───── Text block ─────
Tuesday, November 1, 2016

The Splits

Building traditions are an important part of family bonding. Many extended families have long traditions that have been passed down from generation to generation, but it’s important for parents to find new traditions that their children will take as their own.  This creates a bond within the family based on a unique shared experience.

When my oldest daughter first started Trick or Treating on Halloween, I realized she was coming home with far more candy than she could, or should, eat. Sure, I could have pulled some out when she wasn’t looking, but where’s the fun in that?
Lyla All Ready to Split

Ok, it’s totally fun sneaking some out and maybe I did that along the way, but I also decided that she needed to split her candy with her mom and me. After all, we were the ones hauling her around to all of the houses, right? Didn’t we deserve a piece of the pie…I mean, Snickers?

So that’s what we did. We dumped out all of her candy on the table between us and she picked one she wanted and then I picked one I wanted all the way through the pile. I would make arbitrary calls, too. Like, “you can have the pretzels. That’s a freebie.” or “I’m taking all the hard candies, because they’re choking hazards.”

During The Split, we were talking, too. Which is your favorite? Why do you like that flavor? Which house had the best decorations? Which costume did you like the most?

Quinn Gets to Split with Mom
 Now there are three more kids in the family, but each one has learned that when they get home, they get one treat, get out of their costumes and into their pjs, then come back downstairs to do The Splits.  None of them complain. They actually want to do The Splits.

It may be a little bit late and extend bedtime on an already exhausting night, but we had some time together to decompress and bond. It’s one of my favorite parts of Halloween and this year, my daughter, who is now ten years old, said it was her favorite part. All that candy and time walking around through the neighborhood at night with her friends and her favorite part is splitting up the loot with her dad.  That’s a moment that makes me feel like maybe I ‘m not too horrible at this parenting thing.


Part of the appeal of this small piece of the much bigger sugar packed holiday for all of us is that it’s our tradition. It’s a special time that our family shares together after spending most of the holiday around other people. Every year, the kids know to expect parties and costumes and running around the neighborhood to get candy and then coming home and doing The Splits.

Sunday, May 10, 2015

Mother's Day 2015 - #H2O4MOM

Lyla (8)
The mother of my children (and conveniently, my wife), Erin, posted this message on my Facebook timeline a few weeks ago:

"Since you asked what I wanted for Mother's Day -- this is it. Please donate to this cause. I can't imagine adding walking 15 miles a day to make sure the kids have water to my "to do" list. Please also explain to the kids the cause and why helping people who need it is a great gift."

Please take a second to click on that link and read the story posted by A Mighty Girl, which is an amazing and inspirational website in its own right, and then come back here. It's easy to skip clicking on the link and figure you get the idea, but please give it a read anyway. It won't take long.
Quinn (6)
───── Information supplied ─────
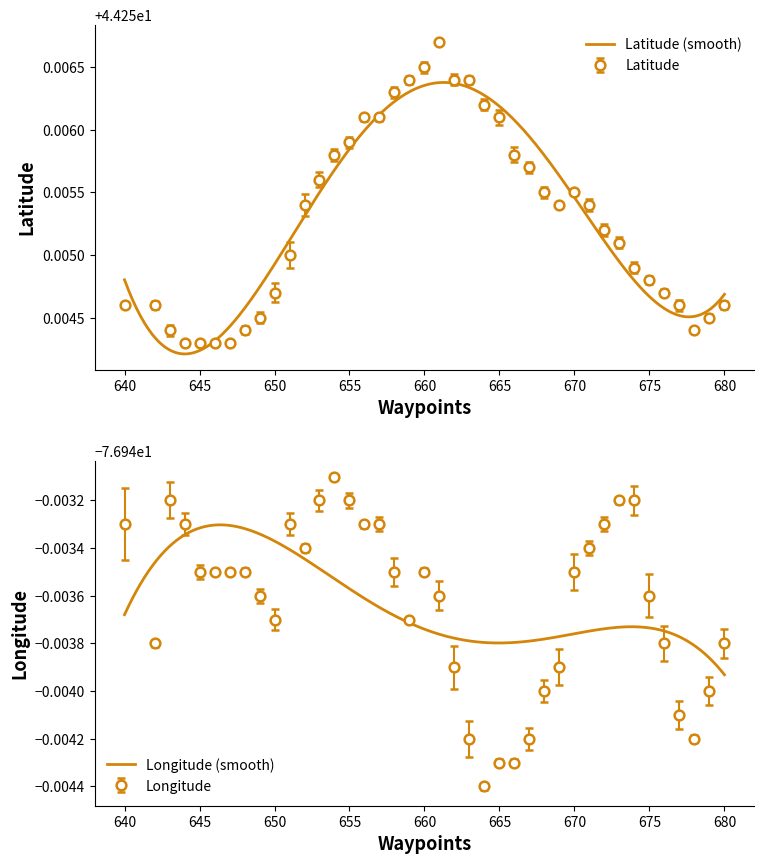

What are all the series names shown in the legend?

Latitude, Longitude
─────
* Task goal *
Continue the family blog text from the point where it ends. The lines above are separate material with no connection to the family blog text.

* Answer below *
It is so easy to focus on the difficulties we personally need to deal with on a day to day basis and forget just how much harder it could be and IS for so many other people in the world. Siabatou Sanneh is an amazing woman, but she is also a symbol for so many mothers who do whatever they can in very difficult circumstances to provide for their families.

 I took Erin's message to heart and immediately ordered all of the books listed on the post to go over them with my kids. We've started reading, but more than that, we've been talking. With four kids of very different ages and abilities, the conversations have varied. Lyla, the oldest, is well aware of the importance of giving back, as it is part of the Lyla Tov Monsters mission. Emmett, the youngest, isn't quite picking up the nuances.  Quinn and Tessa are clearly getting the idea to think about what we can do to help others. They are clearly focused on water now as Quinn mentioned getting baths to people who didn't have them and Tessa thought if people don't have potties, it's good to get them potties.

Tessa (3)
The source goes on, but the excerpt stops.